• _EXERCISE REQUIREMENTS_
1. Answer these questions from the Federal Acquisition Regulation summary.
(a) What value of products and services supplied outside the United States sets the Qualifying Threshold?
(b) Where must the contractor post the relevant contents of the compliance plan?
(c) Besides criminal liability, under what act may violations give rise to liability?
2. Decide whether each statement agrees with the Federal Acquisition Regulation summary. Answer yes or no, and quote the deciding words.
(a) The compliance plan must be the same for every contract, whatever its size.
(b) Contractors must notify the appropriate authorities immediately of credible information about violations, whatever its source.
(c) A subcontractor above the Qualifying Threshold submits its certification only once, before the subcontract is awarded.
3. Reproduce word for word the part of the Federal Acquisition Regulation summary from "For companies that" to "False Claims Act.".

• _QUOTED PASSAGE_
*** Begin section ***
Final Rule Amending the Federal Acquisition Regulation

Requirements for All Federal Contracts

In addition to prohibiting various egregious human-trafficking practices and other conduct set forth in the U.S. government’s policy outlined in the Federal Acquisition Regulation (the “Policy”), the FAR now requires contractors to, among other things:

  • use recruiters that comply with local labor laws of the country in which the recruiting takes place;
  • provide employees with a work document if it is required by law or contract;
  • notify their employees and agents of the Policy as well as the actions that will be taken against employees or agents for violations of the Policy;
  • take appropriate action against employees, agents, or subcontractors that violate the Policy; and
  • notify the appropriate authorities immediately of any credible information it receives from any source (including host country law enforcement) that alleges that its employees, subcontractors (or employees thereof), or agents have engaged in conduct that violates the Policy, and of any actions taken against such persons.

Other Requirements for Certain Federal Contracts

Under the FAR, federal contractors that supply over $500,000 worth of products and services outside the United States, subject to certain exceptions (the “Qualifying Threshold”), must maintain a compliance plan during the performance of the contract. While this compliance plan may be tailored for the size and complexity of the contract and the nature and scope of the activities to be performed thereunder, it must include specific provisions, such as an awareness program to inform contractor employees about the Policy, a recruitment and wage plan, a housing plan, and a means of making available to all workers the hotline number for the Global Human Trafficking Hotline and its email address. In addition, the FAR now includes the following additional requirements:

  • Subcontractors. In cases in which the subcontractor supplies products and services in excess of the Qualifying Threshold, the contractor must require the submission of a certification by the subcontractor covering the items set forth above prior to the award of the subcontract and annually thereafter.
  • Posting. The contractor is required to post the relevant contents of the compliance plan, no later than the initiation of contract performance, at the workplace and on the contractor's website.
  • Certification. Both prior to the awarding of a contract and annually after receiving an award, a contractor must submit a certification to the appropriate authority that: (i) it implemented a compliance plan; and (ii) after having conducted due diligence, either (a) to the best of the contractor's knowledge and belief, neither it nor any of its agents, subcontractors, or their agents is engaged in any prohibited activities; or (b) if abuses relating to any prohibited activities have been found, the contractor or subcontractor has taken the appropriate remedial and referral actions.

Implications for Technology and Life Sciences Companies

For companies that contract with the federal government, regardless of whether the Qualifying Threshold is met, the FAR requires, among other things, the adoption of human trafficking policies and the implementation of monitoring systems. These and other compliance measures, if required, are extensive, rigorous and burdensome. Accordingly, companies should act quickly to assess the applicability of the FAR to their government contracts and install the elements required to be in compliance. A contractor's failure to comply with the requirements ofthe FAR may result in serious consequences, including termination of the contract, suspension of payments or suspension or debarment. In addition, such violations may give rise to criminal liability or liability under the False Claims Act.
*** End section ***
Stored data
*** Begin section ***
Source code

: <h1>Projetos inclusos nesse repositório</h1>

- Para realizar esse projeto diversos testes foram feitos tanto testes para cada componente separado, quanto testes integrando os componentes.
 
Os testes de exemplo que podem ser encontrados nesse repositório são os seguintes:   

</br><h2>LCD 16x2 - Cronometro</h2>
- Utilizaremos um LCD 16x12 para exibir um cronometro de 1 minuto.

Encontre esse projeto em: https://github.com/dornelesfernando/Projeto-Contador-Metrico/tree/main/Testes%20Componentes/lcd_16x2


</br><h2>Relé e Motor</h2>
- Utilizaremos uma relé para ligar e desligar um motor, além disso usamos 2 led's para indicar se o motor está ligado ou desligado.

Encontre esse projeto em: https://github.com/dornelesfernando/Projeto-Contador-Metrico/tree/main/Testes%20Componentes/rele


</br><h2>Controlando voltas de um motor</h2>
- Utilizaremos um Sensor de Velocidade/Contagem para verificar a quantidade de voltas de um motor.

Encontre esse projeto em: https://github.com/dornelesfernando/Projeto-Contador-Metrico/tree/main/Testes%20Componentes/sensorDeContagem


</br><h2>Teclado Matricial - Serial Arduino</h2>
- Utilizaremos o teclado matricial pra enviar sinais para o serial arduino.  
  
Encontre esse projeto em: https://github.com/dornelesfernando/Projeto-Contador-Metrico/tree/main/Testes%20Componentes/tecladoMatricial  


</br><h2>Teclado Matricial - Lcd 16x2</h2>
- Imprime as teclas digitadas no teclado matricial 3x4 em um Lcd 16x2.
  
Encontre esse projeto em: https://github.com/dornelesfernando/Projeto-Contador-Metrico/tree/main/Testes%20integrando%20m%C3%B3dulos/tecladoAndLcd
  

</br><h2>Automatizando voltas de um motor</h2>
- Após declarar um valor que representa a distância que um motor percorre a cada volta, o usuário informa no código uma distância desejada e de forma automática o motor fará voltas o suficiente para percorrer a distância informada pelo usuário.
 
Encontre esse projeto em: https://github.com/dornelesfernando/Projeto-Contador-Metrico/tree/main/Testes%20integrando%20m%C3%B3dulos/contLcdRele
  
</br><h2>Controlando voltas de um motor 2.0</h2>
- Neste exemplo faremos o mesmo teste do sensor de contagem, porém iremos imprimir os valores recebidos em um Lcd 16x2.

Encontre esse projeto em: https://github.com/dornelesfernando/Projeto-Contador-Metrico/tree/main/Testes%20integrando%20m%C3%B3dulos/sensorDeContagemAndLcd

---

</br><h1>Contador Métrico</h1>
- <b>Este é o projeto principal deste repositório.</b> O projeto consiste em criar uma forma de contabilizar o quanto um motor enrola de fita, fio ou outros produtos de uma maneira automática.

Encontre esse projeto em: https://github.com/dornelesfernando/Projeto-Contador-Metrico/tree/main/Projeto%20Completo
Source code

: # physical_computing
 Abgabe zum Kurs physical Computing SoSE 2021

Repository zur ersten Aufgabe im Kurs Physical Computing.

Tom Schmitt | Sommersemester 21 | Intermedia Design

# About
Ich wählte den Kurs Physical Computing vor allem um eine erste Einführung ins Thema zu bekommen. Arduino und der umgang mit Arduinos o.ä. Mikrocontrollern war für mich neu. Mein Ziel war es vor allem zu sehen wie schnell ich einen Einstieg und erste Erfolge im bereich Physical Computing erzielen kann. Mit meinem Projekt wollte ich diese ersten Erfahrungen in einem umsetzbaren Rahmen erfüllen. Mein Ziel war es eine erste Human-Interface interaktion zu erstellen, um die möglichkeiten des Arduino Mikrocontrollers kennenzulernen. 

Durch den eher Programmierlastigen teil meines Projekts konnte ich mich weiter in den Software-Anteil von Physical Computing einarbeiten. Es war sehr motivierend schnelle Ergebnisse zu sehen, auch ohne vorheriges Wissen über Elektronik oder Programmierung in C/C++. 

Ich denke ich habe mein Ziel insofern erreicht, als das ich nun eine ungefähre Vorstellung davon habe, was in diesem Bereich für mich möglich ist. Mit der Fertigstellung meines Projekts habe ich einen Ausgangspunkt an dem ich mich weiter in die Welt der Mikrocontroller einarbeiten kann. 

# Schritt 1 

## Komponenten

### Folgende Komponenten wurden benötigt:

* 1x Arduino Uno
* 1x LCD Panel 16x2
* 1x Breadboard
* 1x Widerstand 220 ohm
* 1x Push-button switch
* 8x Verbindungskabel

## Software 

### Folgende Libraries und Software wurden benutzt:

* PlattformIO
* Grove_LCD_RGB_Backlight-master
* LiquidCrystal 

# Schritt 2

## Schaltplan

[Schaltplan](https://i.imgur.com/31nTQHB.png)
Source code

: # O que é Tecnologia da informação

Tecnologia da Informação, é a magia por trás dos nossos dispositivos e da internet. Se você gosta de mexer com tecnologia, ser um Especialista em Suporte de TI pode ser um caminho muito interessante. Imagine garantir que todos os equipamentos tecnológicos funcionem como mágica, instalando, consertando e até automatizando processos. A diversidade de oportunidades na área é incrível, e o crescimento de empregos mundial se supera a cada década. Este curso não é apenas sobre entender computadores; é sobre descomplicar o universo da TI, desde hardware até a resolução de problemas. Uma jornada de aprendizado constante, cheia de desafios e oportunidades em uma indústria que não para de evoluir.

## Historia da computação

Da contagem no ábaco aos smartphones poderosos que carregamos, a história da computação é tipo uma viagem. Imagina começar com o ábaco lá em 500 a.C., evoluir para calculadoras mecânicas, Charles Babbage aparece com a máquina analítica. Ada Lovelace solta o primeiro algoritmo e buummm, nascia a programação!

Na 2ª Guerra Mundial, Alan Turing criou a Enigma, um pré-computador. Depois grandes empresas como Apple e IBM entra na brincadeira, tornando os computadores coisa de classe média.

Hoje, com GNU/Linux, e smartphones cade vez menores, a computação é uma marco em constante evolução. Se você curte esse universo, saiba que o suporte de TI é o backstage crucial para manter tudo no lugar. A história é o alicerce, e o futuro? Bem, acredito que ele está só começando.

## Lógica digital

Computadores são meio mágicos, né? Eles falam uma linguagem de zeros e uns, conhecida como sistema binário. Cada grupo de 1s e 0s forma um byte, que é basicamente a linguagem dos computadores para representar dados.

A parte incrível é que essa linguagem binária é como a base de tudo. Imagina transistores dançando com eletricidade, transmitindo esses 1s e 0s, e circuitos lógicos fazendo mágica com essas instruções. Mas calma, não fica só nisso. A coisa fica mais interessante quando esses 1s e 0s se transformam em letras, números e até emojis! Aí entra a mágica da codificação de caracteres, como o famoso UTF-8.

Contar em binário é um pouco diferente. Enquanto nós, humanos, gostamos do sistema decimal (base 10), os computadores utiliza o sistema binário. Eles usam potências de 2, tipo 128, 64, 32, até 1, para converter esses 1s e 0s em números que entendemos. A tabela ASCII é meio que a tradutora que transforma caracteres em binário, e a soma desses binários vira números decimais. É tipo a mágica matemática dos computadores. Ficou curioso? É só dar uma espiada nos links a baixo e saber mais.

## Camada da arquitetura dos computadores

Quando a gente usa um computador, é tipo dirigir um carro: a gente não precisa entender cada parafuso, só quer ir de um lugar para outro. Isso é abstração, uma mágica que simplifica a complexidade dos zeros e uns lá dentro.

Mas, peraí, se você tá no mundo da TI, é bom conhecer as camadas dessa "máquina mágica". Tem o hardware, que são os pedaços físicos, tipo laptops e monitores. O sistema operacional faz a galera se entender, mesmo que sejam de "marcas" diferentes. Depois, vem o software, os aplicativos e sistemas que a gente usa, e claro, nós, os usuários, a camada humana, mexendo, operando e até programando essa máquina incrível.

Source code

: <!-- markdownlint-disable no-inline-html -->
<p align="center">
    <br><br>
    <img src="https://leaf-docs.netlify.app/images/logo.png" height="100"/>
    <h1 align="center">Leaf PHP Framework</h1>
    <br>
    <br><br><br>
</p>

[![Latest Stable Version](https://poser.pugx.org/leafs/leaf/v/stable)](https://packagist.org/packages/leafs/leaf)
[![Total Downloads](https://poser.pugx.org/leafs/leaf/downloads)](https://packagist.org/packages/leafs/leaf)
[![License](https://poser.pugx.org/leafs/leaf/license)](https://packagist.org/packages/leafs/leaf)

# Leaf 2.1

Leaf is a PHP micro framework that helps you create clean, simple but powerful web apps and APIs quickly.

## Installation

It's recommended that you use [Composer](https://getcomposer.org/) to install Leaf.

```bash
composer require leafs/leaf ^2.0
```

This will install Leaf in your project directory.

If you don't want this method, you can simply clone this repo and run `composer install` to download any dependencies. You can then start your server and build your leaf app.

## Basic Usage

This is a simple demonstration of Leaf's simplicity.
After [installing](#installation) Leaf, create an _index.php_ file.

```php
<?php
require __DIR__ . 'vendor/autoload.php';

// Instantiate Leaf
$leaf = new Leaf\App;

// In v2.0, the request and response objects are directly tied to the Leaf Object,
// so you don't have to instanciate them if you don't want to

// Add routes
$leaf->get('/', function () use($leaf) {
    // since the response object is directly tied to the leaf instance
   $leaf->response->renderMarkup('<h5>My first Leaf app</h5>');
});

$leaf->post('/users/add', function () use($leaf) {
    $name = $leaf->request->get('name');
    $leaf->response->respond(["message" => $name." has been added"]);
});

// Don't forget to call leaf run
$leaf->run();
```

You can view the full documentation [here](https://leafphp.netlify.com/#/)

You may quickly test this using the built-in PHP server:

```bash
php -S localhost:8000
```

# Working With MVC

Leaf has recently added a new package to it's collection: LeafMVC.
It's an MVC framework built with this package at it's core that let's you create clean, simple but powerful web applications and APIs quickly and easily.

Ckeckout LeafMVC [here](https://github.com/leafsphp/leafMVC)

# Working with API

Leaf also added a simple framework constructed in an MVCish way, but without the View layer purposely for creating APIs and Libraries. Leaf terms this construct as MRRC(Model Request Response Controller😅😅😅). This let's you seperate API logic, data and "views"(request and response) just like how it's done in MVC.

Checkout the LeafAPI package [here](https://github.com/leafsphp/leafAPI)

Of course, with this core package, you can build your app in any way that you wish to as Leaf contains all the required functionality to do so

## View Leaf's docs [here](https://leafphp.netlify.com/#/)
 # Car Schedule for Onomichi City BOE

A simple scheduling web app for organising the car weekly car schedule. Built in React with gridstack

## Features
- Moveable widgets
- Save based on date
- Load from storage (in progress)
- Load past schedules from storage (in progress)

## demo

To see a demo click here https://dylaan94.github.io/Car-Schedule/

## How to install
*** End section ***
• _NUMBERED RESPONSES_
1.
(a) Over $500,000.
(b) At the workplace and on the contractor's website.
(c) The False Claims Act.

2.
(a) No: "this compliance plan may be tailored for the size and complexity of the contract"
(b) Yes: "notify the appropriate authorities immediately of any credible information it receives from any source"
(c) No: "prior to the award of the subcontract and annually thereafter"

3.
For companies that contract with the federal government, regardless of whether the Qualifying Threshold is met, the FAR requires, among other things, the adoption of human trafficking policies and the implementation of monitoring systems. These and other compliance measures, if required, are extensive, rigorous and burdensome. Accordingly, companies should act quickly to assess the applicability of the FAR to their government contracts and install the elements required to be in compliance. A contractor's failure to comply with the requirements ofthe FAR may result in serious consequences, including termination of the contract, suspension of payments or suspension or debarment. In addition, such violations may give rise to criminal liability or liability under the False Claims Act.